**Assigned task**
Convert the text of the items below into a JSON list of strings, with one string per line and blank lines omitted. Leave the pictures out of the list.

Start of Supplied data

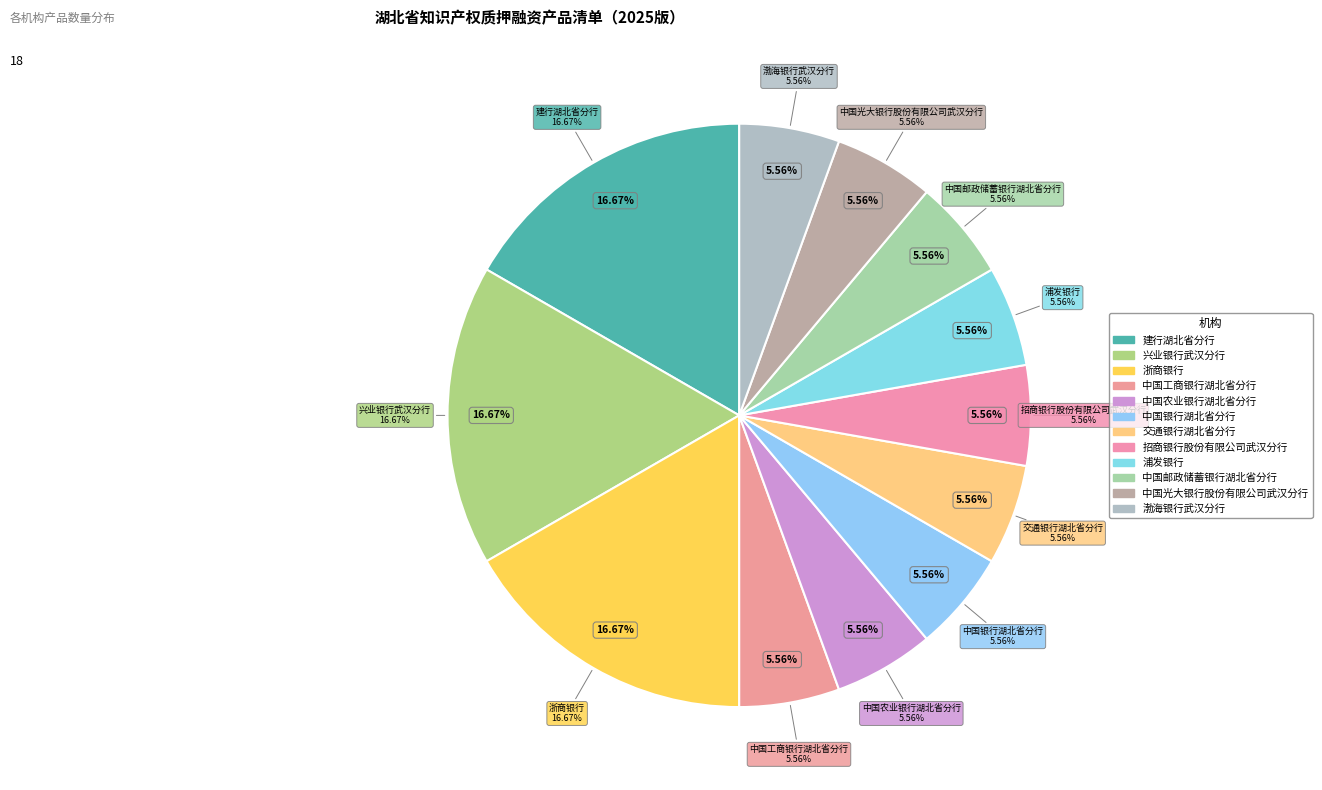

Is there a majority slice in this chart?

No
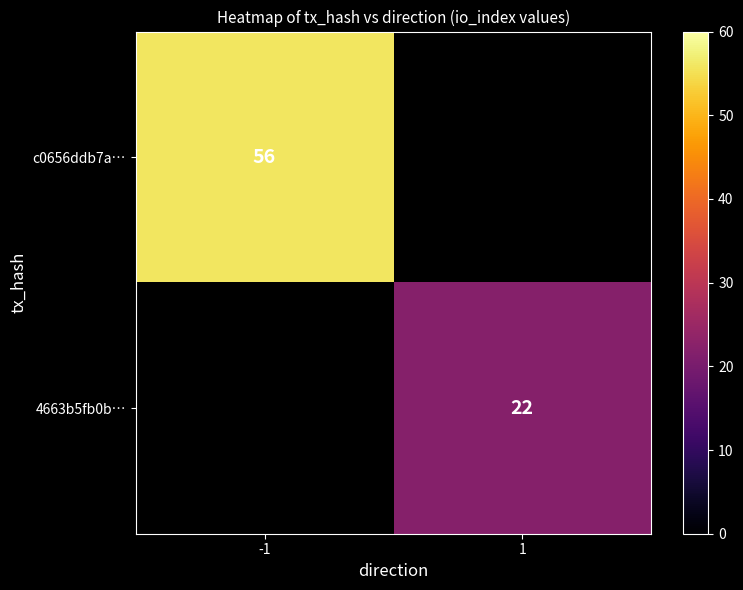

True or false: c0656ddb7a… has a value of 92 at -1.

False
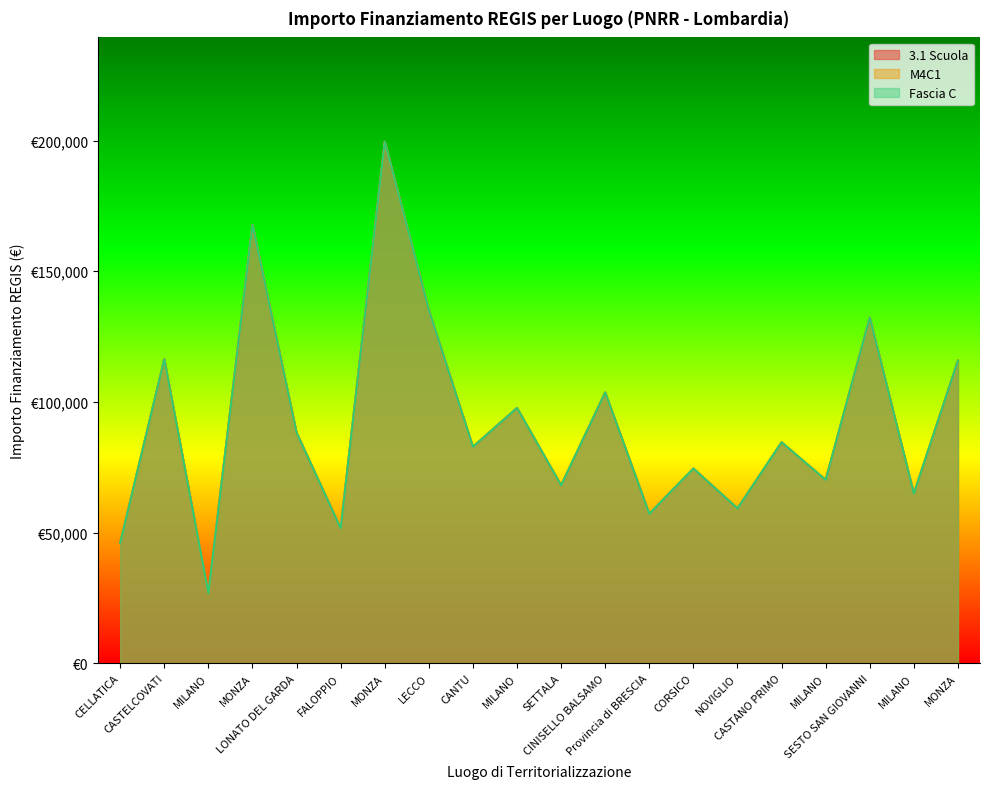

Count the number of data series in this chart.

3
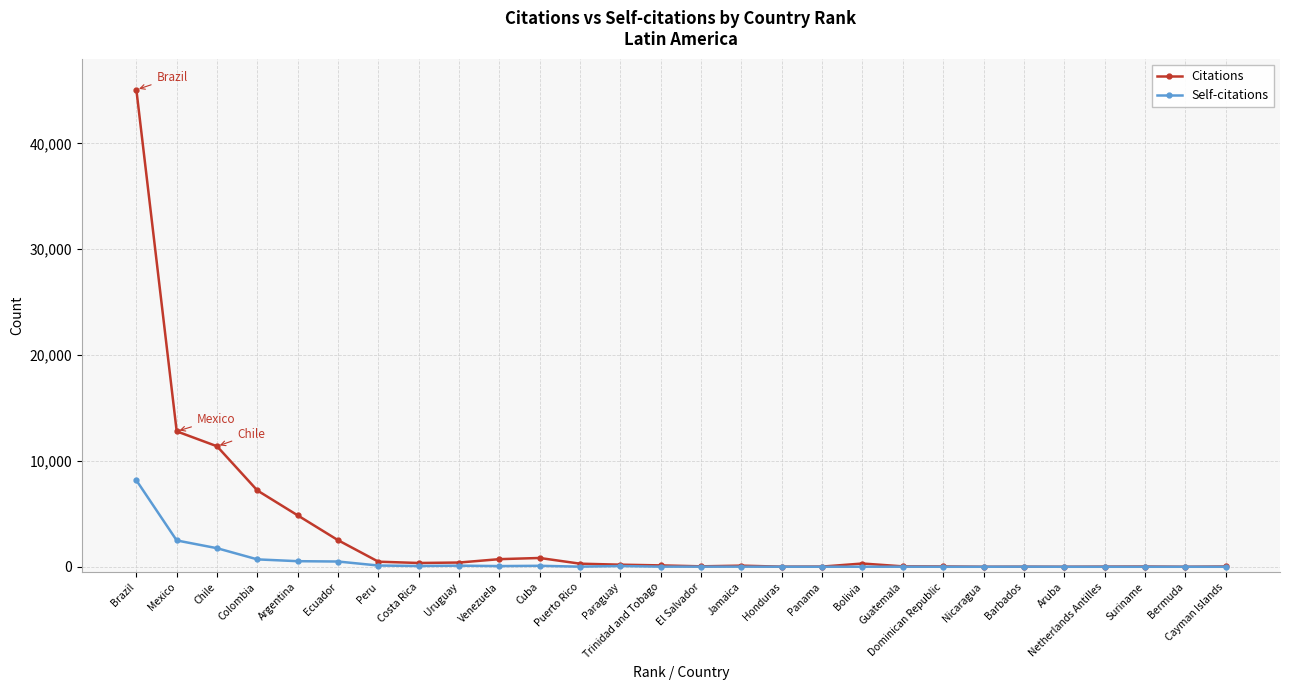

How many categories are shown in the chart?

28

End of Supplied data

**The answer**
[
  "Is there a majority slice in this chart?",
  "No",
  "True or false: c0656ddb7a… has a value of 92 at -1.",
  "False",
  "Count the number of data series in this chart.",
  "3",
  "How many categories are shown in the chart?",
  "28"
]